Installation view of Esther at the New York Estonian House, 2024. Photo by Pierre Le Hors. Courtesy of Esther.

Meanwhile, a wooden vestibule across from the building’s front door offers a serendipitous frame for a sculpture by Jesse Wine, among the more established artists to appear at Esther. Presented by Glasgow-based gallery The Modern Institute, O Do Rot Coat Roast Aortic Actions Tornados Consortia Rodin’s Coat (2024) references Auguste Rodin’s Monument to Balzac (1898), echoing the latter’s fluid, robed figure but removing its head—gesturing to the artist’s recent loss of his father. The gallery is also participating in Frieze, and an associate noted the stark contrast between that fair’s sales-driven climate and Esther’s more relaxed atmosphere.

For most exhibitors, though, Esther will be their only fair presentation in New York this fortnight—suggesting that Esther and similar ventures could be true alternatives, not supplements, for some small and mid-size galleries’ major fair week plans. Valeria Gemelli, from Apalazzo Gallery, noted the gallery’s efforts to diversify its fair presence: “For us, it’s very important to always branch out and go to different locations. We always try to find a very special place,” she said. Apalazzo, a destination gallery in a 16th-century palazzo in Brescia, Italy, is familiar with the rewards of exhibiting in unusual and historical spaces. At Esther, the gallery is showing a pair of metallic, gridded abstract paintings by the New York–based artist Servane Mary.

Bertha Leonard, Innocence, 1983. Courtesy of the artist and Margot Samel.

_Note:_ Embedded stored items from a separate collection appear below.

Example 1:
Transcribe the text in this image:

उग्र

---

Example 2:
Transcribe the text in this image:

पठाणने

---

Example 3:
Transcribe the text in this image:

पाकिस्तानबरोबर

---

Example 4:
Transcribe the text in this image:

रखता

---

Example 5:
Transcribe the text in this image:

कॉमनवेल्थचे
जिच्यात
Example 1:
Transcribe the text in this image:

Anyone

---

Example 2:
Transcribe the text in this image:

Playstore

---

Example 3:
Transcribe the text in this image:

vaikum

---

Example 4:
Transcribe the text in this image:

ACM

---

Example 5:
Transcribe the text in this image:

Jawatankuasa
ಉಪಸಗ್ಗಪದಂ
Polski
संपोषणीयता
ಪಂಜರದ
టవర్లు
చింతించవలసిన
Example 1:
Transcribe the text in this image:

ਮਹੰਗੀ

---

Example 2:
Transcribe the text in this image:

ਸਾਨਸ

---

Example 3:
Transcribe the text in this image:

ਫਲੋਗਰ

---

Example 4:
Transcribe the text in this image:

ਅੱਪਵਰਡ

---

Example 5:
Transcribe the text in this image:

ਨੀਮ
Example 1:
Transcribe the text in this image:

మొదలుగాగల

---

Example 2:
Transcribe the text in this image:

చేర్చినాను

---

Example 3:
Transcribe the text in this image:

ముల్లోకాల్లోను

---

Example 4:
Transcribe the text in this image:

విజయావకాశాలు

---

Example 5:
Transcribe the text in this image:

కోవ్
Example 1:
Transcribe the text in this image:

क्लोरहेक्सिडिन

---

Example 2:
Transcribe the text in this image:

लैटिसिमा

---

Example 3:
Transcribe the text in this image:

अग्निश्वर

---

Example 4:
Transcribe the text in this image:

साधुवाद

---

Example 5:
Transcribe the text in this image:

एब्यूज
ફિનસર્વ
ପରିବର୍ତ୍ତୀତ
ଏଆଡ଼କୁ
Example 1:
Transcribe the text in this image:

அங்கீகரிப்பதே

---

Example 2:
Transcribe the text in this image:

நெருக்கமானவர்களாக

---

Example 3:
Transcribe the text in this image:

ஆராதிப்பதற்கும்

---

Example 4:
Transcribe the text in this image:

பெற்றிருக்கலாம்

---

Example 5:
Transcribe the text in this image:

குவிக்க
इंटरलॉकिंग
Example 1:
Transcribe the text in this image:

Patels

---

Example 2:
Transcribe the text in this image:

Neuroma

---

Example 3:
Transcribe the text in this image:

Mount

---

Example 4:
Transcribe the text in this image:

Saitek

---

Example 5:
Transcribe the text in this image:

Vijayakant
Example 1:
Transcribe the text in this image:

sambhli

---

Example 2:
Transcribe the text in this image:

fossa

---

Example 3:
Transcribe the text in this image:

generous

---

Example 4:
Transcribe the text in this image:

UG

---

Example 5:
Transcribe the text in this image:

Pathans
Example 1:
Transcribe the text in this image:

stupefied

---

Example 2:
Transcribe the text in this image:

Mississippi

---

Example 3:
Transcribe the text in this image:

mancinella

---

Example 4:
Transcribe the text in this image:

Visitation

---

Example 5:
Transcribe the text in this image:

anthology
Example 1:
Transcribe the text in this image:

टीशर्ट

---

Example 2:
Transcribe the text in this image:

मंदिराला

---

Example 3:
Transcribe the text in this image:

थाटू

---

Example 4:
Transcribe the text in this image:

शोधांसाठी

The venue’s compact quarters make for pared-back presentations across the board. Near Apalazzo, London-based gallery Gathering is also showing just two works, both from Tai Shani’s recently concluded exhibition at the Contemporary Arts Center in Cincinnati, Ohio—the first solo show in the U.S. for the Turner Prize–winning British artist, whose multidisciplinary practice foregrounds femininity, mythology, and the politics of resistance. Gathering’s founder, Alex Flick, expressed a desire to have more work on view, but was enthused about the experience nonetheless. “It’s really important for galleries our size to stick to collaborating, because the art market is fluctuating, and there’s so many big galleries that take up a lot of space,” he said. “We need our friends.”

The friends at the heart of Esther, Samel and Temnikova, have ambitions for their fair to grow increasingly experimental in future editions. “I hope for next year we’re going to do it really site-specific,” Temnikova said, noting that many exhibitors’ unfamiliarity with the venue this year limited how responsive they could be to the space. Samel herself is modeling the sort of chances she wants participants to be able to take at Esther, bringing two oil paintings by Bertha Leonard—a 96-year-old artist whose work she discovered mere weeks ago, and whose practice she is in the early stages of researching. The works, a pair of fanciful, ornately patterned interior scenes from the 1980s, are among the fair’s standouts—a risk well worth taking.

Olivia Horn

Olivia Horn is Artsy’s Associate Managing Editor.